Copy the lines of the records below without any change, from the line with "scientific name: Carex dioica" through the line with "common name: krølhåret pragtbæger".

* Start Raw data *

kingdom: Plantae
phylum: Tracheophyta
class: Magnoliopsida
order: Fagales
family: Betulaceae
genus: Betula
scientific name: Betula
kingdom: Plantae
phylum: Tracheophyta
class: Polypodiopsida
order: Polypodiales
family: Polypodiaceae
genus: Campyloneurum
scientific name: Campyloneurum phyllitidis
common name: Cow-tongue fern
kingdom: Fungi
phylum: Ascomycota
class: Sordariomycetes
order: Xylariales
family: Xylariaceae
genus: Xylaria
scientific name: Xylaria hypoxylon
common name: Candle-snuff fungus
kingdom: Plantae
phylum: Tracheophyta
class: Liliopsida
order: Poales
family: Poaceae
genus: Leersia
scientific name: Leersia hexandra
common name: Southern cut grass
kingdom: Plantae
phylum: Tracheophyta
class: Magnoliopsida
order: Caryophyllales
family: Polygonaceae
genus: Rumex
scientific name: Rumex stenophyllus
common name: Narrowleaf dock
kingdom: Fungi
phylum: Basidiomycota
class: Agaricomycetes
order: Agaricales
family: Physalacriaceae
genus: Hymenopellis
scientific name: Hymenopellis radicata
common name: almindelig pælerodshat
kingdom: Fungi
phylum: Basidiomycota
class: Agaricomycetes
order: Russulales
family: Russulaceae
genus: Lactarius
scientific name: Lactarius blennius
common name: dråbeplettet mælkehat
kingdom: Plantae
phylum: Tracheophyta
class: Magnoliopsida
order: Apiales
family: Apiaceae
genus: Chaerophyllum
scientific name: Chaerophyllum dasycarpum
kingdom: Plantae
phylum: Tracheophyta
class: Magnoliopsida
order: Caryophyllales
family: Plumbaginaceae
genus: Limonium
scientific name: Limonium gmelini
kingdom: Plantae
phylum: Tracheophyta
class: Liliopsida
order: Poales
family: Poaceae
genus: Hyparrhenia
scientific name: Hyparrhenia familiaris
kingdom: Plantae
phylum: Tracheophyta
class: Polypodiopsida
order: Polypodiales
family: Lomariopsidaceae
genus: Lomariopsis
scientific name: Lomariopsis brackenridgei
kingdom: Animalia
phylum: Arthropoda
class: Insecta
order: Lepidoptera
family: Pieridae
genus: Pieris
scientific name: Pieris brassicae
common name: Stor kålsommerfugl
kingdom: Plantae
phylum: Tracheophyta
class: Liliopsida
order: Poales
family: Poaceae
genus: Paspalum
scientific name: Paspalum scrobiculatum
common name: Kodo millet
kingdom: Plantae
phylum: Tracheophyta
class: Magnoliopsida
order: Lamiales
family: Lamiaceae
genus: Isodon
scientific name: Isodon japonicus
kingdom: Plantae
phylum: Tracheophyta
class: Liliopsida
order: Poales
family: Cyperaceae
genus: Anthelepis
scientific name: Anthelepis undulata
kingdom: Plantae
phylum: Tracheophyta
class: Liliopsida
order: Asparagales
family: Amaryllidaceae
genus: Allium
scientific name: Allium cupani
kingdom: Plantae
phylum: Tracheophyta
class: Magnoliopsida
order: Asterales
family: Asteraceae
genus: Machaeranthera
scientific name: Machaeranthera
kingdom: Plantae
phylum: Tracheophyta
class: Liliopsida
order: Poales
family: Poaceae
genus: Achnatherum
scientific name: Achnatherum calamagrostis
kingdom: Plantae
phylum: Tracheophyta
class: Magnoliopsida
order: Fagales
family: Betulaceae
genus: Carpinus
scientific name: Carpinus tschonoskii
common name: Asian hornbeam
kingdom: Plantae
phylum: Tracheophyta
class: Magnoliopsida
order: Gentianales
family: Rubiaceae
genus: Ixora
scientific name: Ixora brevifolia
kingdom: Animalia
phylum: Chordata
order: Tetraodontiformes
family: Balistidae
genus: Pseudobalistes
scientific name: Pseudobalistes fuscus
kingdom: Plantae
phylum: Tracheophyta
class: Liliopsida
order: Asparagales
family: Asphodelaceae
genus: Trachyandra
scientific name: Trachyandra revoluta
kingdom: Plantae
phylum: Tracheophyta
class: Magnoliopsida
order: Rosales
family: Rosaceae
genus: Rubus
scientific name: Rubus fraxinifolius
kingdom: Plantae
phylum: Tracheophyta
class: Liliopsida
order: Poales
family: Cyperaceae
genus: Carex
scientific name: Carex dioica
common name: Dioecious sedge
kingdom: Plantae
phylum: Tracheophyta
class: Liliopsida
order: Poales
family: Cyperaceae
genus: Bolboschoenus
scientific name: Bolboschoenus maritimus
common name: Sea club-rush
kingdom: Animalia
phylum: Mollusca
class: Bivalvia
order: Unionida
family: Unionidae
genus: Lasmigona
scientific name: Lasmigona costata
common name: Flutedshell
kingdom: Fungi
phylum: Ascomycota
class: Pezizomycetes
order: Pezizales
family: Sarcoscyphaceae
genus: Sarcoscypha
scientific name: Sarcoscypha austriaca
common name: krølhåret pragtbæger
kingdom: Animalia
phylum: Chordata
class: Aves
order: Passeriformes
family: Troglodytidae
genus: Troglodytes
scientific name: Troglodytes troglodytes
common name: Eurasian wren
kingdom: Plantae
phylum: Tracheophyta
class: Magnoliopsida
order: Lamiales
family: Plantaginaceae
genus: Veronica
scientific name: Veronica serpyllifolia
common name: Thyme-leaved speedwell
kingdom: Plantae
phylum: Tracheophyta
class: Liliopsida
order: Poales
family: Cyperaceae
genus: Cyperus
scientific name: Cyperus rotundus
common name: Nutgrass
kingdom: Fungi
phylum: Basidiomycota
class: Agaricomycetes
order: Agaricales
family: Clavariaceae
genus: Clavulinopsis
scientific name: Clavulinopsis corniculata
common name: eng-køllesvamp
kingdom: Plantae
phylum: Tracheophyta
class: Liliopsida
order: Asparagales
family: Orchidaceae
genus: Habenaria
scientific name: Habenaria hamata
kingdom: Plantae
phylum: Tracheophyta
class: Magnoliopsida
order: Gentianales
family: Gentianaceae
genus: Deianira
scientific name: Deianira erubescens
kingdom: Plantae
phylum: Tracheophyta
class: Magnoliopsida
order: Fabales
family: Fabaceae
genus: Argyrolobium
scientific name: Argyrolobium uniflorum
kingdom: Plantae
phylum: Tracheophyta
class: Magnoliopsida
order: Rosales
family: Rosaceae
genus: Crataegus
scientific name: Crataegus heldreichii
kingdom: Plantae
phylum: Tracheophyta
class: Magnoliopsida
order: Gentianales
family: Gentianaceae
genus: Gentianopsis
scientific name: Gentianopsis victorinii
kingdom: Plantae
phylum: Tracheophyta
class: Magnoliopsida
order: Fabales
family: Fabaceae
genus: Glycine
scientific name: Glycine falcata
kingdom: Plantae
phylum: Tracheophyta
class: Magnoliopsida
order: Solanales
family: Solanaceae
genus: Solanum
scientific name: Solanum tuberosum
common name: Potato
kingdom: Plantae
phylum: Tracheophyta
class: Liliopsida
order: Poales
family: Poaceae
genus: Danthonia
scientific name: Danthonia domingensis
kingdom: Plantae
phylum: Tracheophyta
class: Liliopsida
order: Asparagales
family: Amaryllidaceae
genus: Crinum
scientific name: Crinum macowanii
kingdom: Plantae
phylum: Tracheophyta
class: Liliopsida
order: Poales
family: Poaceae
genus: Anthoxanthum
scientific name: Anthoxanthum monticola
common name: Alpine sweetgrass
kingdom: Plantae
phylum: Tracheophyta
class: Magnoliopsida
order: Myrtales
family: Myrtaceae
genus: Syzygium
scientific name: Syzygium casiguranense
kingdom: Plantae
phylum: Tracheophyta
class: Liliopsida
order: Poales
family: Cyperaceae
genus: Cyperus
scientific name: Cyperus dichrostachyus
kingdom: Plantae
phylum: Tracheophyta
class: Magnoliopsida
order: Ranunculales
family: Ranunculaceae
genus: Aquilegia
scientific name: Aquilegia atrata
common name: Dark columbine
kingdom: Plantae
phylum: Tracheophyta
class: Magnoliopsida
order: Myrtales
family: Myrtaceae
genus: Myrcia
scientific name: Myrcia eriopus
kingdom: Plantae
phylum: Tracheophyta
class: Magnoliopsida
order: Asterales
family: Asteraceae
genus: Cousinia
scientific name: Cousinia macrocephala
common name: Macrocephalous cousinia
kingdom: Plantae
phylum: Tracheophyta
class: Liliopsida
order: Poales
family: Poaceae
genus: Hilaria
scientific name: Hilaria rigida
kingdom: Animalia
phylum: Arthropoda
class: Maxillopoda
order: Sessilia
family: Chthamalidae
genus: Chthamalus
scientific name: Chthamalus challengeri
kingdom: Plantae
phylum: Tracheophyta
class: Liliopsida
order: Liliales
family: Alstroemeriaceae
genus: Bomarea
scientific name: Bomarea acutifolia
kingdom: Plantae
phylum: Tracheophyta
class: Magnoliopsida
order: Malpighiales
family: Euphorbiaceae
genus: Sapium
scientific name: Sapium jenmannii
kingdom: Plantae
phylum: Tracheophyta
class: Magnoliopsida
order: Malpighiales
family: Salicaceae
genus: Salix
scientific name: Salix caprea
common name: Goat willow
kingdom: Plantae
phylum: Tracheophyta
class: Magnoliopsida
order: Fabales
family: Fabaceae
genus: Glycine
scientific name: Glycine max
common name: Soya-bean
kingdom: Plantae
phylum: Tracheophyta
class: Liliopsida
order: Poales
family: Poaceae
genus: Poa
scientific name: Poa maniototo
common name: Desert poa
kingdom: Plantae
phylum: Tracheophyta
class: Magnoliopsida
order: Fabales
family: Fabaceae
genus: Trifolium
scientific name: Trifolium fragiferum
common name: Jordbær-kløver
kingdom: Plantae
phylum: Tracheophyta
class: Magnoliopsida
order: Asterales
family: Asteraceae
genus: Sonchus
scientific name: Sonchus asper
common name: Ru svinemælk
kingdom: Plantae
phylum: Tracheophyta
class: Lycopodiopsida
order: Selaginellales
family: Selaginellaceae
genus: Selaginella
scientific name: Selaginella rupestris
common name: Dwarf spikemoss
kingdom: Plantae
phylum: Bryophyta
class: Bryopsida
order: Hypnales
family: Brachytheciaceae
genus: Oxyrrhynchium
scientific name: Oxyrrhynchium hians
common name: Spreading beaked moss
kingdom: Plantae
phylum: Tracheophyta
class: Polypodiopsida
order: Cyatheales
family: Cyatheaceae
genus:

* End Raw data *

_Task answer_.
scientific name: Carex dioica
common name: Dioecious sedge
kingdom: Plantae
phylum: Tracheophyta
class: Liliopsida
order: Poales
family: Cyperaceae
genus: Bolboschoenus
scientific name: Bolboschoenus maritimus
common name: Sea club-rush
kingdom: Animalia
phylum: Mollusca
class: Bivalvia
order: Unionida
family: Unionidae
genus: Lasmigona
scientific name: Lasmigona costata
common name: Flutedshell
kingdom: Fungi
phylum: Ascomycota
class: Pezizomycetes
order: Pezizales
family: Sarcoscyphaceae
genus: Sarcoscypha
scientific name: Sarcoscypha austriaca
common name: krølhåret pragtbæger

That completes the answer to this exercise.